The true reward is in the air. All the smelly stuff is in bloom: honeysuckle, privet, jasmine, roses, Chinaberry, catalpa. The scent is absolutely intoxicating, and I'm not a great lover of perfume. I cannot abide women (or men, for that matter) who marinate themselves in cologne and then make me breathe it. But when it's a natural component of spring air, I'm a devotee.

Even with all the sources around me, though, nothing overwhelms. One has to breathe deeply to really get it in the lungs; otherwise it simply wafts by, begging noses to follow. And even though the mozzies are already out in full force, it's well worth sitting out with a glass of wine. When the temperature rises just a bit (as it promises to do by the weekend), the night-garden will also light up with fireflies as soon as sunset begins, and the combination is simply magical.

The only way to improve things would be to add lilacs to the mix, but (alas) they don't grow well here, and I'll have to do with the jasmine on the front porch for heavy-duty fragrance.

Yesterday morning I went out to do some veg-drenching (putting Garrett Juice on the cucumbers and tomatoes), and caught the mist on the wild gladiolus plot (they're naturalizing like crazy and are taller this year from all the rain) as the sun rose over the fence.

The first crop of baby sparrows has completely fledged and been kicked out of the nest, but even though they're as big as their parents, you can tell who they are because they raise a ruckus, fighting over food that mum and dad are still catching for them. I saw one mother get tired of it all and enjoy a nice fat caterpillar herself when she couldn't figure out which one of her noisy little brats to feed.

The little Shasta Airflyte bird house my daughter bought me for last Mother's Day is occupied (despite its new location adjacent to the recently-planted heirloom tomatoes, and thus next to a great deal of activity), but there are no signs of squawking babies from its interior yet.

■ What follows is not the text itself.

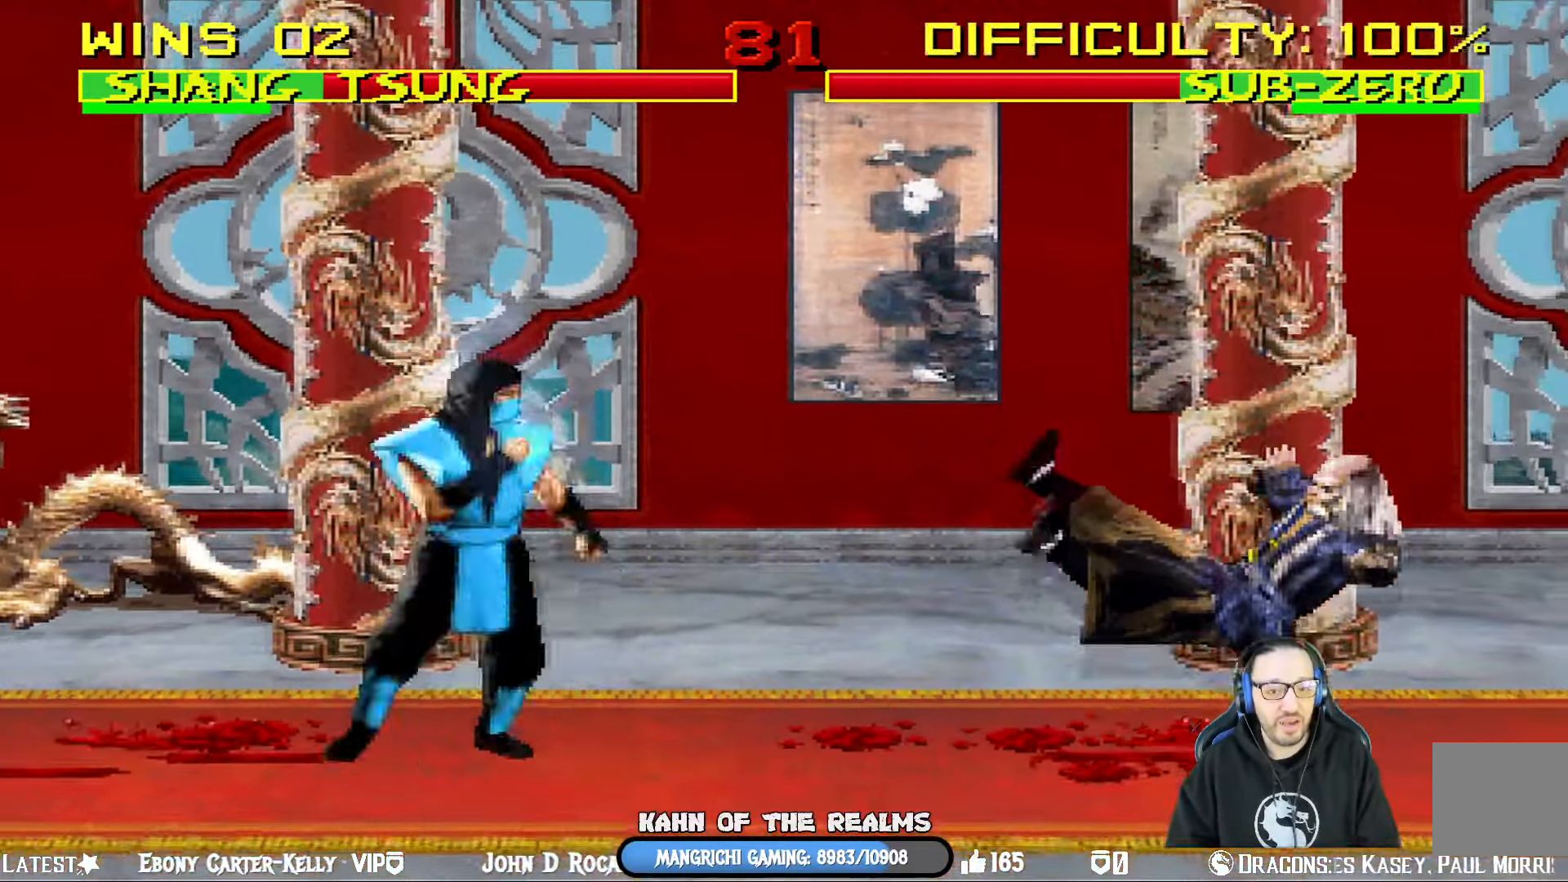
{"buttons": ["TRIANGLE", "L1", "DPAD_UP", "DPAD_RIGHT"], "left_stick": "center", "right_stick": "center", "events": [[50, "DPAD_RIGHT", "up"], [50, "SQUARE", "up"], [50, "TRIANGLE", "up"], [67, "L1", "up"], [100, "R1", "up"], [184, "DPAD_RIGHT", "down"], [184, "L1", "down"], [217, "DPAD_UP", "down"], [300, "TRIANGLE", "down"], [400, "TRIANGLE", "up"], [450, "TRIANGLE", "down"]]}
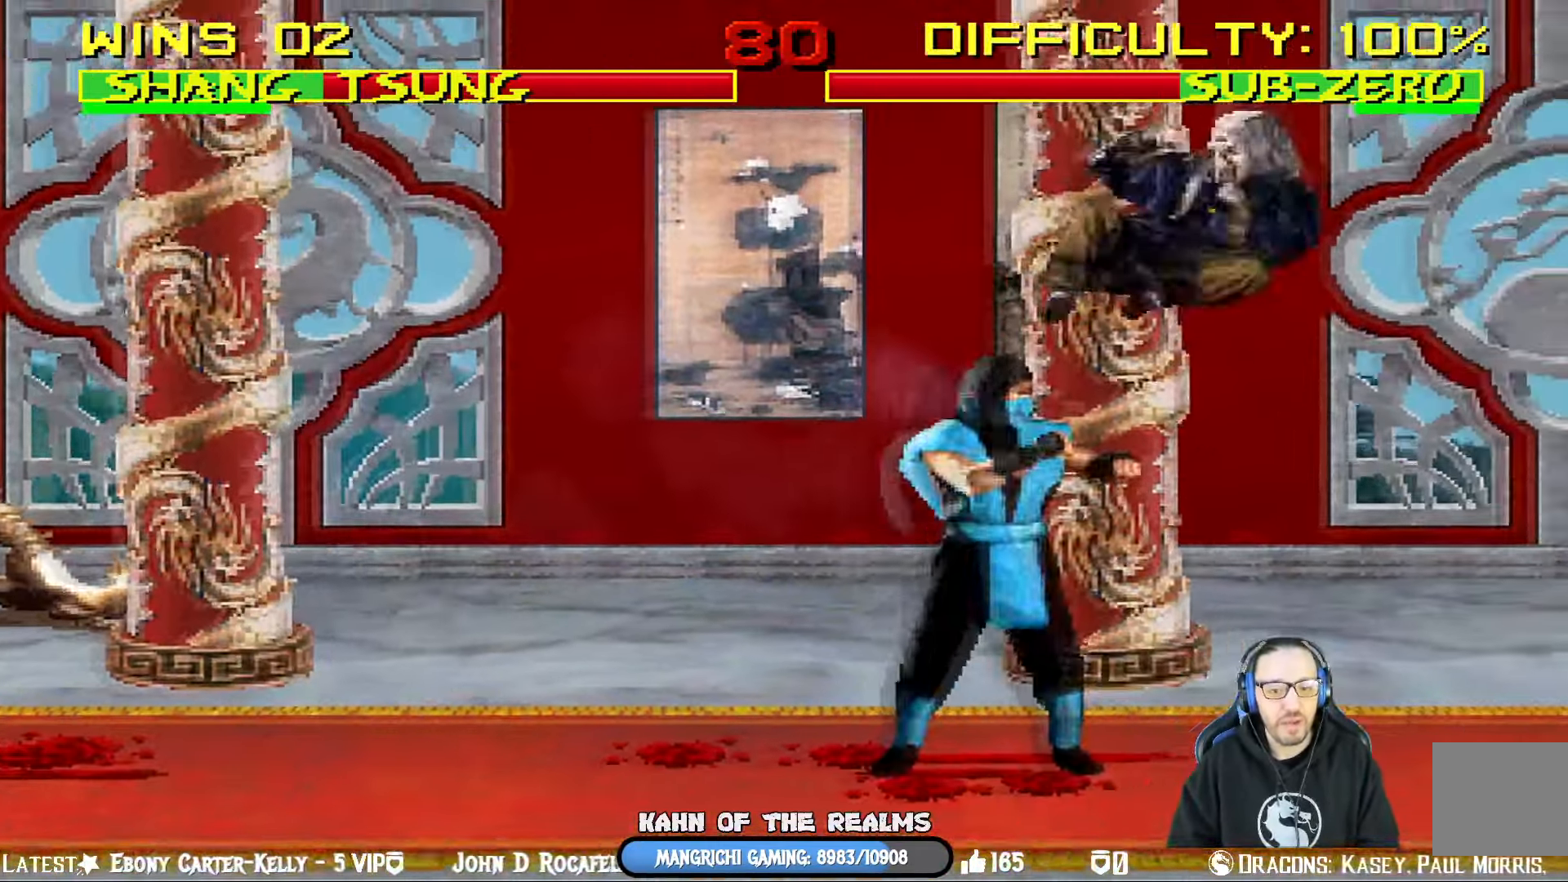
{"buttons": [], "left_stick": "center", "right_stick": "center", "events": [[83, "TRIANGLE", "up"], [150, "TRIANGLE", "down"], [333, "DPAD_UP", "up"], [333, "TRIANGLE", "up"], [367, "L1", "up"], [450, "DPAD_RIGHT", "up"]]}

I'll actually be surprised if anything hatches, but it's still fun to watch the potential parents stuffing the interior (the hole is on the other side) with bits of straw and fluff.

One of the first apps I bought for the new iPad (yes, we did succumb) was a bird ID with sound clips to help me figure out who's who when I can't see the singers of the songs. But I'm also looking forward to sitting out with the new machine and our portable WiFi unit to use some of my bookmarks out "in the field." I'll have to check to see if a compatible e-book of Peterson's or the Audubon guide are available, too--so I can build a virtual bird education unit to carry about.

Last evening the Beloved Spouse and I were sitting out with iPad and binoculars, trying to figure out what I'd been watching high in the trees lately. Thanks to the yard bird app, we were able to determine that it's probably a Phoebe, particularly notable by its habit of flying out and back to the same branch. This time it was the behavior, rather than its looks, that helped us out.

The backyard life and death drama continues, too. This morning, whilst romping with the pups, I discovered a dead fledgling Cedar Waxwing--about the only way you can catch them up close. Its lower parts were still a bit spotty, but it was pretty much full grown. Since they don't feed on the ground (so the dogs didn't get this one), I wonder if our marauding hawk had dropped his dinner.

This week's Skywatch Friday entries are all scented trees against the sky, except for the one shot of the morning mist. I haven't posted for a while, and will get back to the dismal news at the weekend, but for now, I'll enjoy my day of working at home, sitting in the garden, and hiding away from the world--and visiting other peoples' skies vicariously.

Happy Skywatch Friday, and thanks again to the team for running the show.

Image notes: the opening shot is of the volunteer catalpa tree growing next to the driveway, with the moon in the background. The other sky/tree encounter features the Chinaberry. Both Chinaberry and catalpa are considered by many to be trash trees, but I love them. My grandmother and her mother both nurtured volunteers in their yards, and I'm carrying on the tradition. The Chinaberry reminds me both of Italy and Taiwan, so it's a permanent member of my little forest.